Angel nodded. "Time, and a day over. But I'm feeling fine, so today's not the day, I guess. I'm sorry about your stepfather," she added, jumping mentally from her own hospital stay to John's. "How's he doing? How's your mother holding up?" My mother and Angel had developed an arm's-length mutual respect.

"She's doing pretty well." You know my mother, my voice said. Angel nodded, her eyes back on the baby's face. "There's something about them," she said, the smooth low voice almost hypnotic. "You'd kill for them." Her hands caressed her own stomach again, and I saw it tighten again. "If they're your own," I said, a question in my tone. "Maybe not just then. Look at him." And Angel crouched over the pale-green-and-blue portable crib, her blond hair framing her narrow face. "What are you gonna do with him, Roe? If I understand right, his dad is dead and his mother is missing," Angel said as we went back downstairs to the kitchen. She sat at the table while I poured her a glass of orange juice. "We're planning on driving to Corinth, where Regina and her husband were living," I explained. "Then, I guess we'll see if Craig's family will keep him. Or maybe Regina will have turned up by then, and we'll know what happened. Or . ...e'll be able to get in touch with Barby, and when she flies back from her cruise, she'll be coming into Pittsburgh, which is the closest airport to Corinth."
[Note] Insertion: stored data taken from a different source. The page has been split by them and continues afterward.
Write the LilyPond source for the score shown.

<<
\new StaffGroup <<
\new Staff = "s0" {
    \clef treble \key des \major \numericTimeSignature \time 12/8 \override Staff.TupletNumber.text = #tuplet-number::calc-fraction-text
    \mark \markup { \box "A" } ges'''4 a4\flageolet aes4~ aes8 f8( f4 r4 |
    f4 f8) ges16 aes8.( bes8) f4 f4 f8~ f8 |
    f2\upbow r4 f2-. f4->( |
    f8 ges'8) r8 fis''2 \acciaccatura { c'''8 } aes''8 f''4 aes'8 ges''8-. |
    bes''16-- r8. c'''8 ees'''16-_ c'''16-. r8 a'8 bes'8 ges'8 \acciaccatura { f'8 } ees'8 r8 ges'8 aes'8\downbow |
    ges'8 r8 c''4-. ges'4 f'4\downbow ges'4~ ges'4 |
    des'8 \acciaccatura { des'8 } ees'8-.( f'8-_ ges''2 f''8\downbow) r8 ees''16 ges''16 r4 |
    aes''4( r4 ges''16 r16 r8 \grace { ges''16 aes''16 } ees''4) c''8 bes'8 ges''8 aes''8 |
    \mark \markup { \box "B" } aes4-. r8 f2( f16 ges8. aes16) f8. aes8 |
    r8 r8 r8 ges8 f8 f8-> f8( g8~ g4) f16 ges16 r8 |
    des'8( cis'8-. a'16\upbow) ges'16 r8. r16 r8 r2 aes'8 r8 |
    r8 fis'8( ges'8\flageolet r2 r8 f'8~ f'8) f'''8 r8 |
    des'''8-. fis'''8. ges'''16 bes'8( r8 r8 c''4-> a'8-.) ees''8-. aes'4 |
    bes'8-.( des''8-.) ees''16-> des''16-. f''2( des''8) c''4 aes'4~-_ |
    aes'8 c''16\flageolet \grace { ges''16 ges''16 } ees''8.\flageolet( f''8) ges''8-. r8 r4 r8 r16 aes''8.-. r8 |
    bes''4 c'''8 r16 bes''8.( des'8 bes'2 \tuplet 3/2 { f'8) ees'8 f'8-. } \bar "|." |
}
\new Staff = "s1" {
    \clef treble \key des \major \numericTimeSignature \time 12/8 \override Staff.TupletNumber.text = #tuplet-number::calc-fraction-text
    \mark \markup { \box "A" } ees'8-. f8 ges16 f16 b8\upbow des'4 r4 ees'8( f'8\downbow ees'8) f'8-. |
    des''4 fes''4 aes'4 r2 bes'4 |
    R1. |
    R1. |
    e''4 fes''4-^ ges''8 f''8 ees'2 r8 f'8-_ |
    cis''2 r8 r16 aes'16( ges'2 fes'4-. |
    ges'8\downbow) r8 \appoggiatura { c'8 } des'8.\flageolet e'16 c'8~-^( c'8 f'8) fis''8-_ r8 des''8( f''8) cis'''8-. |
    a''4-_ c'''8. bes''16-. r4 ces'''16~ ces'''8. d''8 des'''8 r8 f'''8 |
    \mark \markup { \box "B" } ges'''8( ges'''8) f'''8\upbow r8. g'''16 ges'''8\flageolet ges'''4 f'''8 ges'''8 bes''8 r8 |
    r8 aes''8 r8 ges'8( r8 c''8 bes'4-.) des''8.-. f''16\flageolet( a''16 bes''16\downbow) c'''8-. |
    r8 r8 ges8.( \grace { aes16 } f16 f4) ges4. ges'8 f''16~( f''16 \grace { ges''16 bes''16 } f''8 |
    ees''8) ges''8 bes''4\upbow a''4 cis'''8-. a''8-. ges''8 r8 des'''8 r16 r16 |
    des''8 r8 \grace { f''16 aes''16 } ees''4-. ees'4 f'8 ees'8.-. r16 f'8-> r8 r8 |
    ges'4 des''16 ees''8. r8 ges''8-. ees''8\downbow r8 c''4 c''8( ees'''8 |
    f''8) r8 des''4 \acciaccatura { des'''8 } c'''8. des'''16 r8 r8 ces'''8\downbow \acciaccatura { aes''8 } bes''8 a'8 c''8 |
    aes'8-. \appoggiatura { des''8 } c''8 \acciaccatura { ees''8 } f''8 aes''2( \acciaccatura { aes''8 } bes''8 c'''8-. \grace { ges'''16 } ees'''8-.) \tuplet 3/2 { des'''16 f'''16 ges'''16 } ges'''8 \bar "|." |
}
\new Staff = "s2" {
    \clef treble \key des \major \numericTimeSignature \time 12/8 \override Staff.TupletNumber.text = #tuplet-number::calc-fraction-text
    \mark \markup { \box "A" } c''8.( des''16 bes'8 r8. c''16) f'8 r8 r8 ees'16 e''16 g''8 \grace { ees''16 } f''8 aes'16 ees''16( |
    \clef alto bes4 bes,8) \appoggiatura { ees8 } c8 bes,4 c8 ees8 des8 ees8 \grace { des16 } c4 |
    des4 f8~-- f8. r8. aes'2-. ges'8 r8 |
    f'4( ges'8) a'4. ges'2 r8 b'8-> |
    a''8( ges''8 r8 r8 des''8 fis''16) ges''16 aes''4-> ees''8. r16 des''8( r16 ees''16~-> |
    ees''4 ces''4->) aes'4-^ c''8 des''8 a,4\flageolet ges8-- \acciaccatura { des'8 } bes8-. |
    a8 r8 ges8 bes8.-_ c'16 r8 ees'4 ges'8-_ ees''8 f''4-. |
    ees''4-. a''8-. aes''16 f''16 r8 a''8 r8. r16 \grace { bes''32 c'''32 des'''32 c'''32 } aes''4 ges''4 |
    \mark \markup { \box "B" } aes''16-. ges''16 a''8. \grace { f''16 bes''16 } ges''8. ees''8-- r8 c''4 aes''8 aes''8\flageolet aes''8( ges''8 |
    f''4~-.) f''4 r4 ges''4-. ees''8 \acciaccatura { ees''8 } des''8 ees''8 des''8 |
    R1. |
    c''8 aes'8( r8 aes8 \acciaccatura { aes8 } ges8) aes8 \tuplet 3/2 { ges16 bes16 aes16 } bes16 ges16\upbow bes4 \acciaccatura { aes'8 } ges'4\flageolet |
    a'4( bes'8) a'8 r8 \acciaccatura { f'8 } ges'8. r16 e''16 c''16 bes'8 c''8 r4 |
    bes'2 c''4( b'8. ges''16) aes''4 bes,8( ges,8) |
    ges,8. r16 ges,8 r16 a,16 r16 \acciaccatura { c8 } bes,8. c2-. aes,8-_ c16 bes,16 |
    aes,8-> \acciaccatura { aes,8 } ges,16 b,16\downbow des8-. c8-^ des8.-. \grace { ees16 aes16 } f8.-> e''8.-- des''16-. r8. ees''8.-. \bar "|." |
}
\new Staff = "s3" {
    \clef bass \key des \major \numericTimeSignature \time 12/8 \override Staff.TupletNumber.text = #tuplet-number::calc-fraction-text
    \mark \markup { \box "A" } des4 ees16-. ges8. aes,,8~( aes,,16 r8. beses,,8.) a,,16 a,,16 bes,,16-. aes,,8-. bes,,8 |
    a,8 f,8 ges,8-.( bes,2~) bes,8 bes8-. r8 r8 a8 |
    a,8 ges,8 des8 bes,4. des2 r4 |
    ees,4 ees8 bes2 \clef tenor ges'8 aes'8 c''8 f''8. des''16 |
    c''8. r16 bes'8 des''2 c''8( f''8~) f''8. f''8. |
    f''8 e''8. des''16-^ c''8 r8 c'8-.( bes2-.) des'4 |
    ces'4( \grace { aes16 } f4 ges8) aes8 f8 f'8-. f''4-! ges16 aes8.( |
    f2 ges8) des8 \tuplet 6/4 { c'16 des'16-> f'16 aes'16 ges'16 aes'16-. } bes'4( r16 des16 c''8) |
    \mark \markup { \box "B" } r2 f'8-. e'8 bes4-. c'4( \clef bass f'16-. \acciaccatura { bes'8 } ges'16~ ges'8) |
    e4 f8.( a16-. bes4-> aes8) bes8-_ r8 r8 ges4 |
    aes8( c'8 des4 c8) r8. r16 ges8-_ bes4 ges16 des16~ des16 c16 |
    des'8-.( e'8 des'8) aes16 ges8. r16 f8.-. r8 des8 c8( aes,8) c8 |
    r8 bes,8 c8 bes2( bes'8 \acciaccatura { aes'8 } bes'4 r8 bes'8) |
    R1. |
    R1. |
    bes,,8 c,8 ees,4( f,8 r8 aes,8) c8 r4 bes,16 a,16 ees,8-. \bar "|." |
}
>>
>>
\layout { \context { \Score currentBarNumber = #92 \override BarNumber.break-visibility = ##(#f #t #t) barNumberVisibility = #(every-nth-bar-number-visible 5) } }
It sounded pretty thin and uncertain, even to me. "Wouldn't it be better to stay put?" Angel drank her juice in one long gulp, and set the glass down. She eased forward in her chair, and her hand rubbed her back absently. Her face tightened suddenly, then relaxed. "After all," Angel said slowly, with effort, "if Regina does escape, or return..." Her face did that tightening and relaxing thing again. "She'd come back here, for her baby..." This time Angel's face stayed tight for a while.

"Angel?"

"I think," she said slowly and thoughtfully, "that maybe it will be today, after all."

I was on my feet in a flash. I'd seen one baby born, and I wasn't about to do that again. "Let me drive you to the hospital," I said. "I'll get my jacket." "No, that would get the cars all confused," Angel said, but as if she hardly knew what she was saying. All her attention seemed to be focused inward. "My car would be out here, and who knows when I could come back to get it. I can drive home, and wait there for Shelby to get off work." "Call him from here."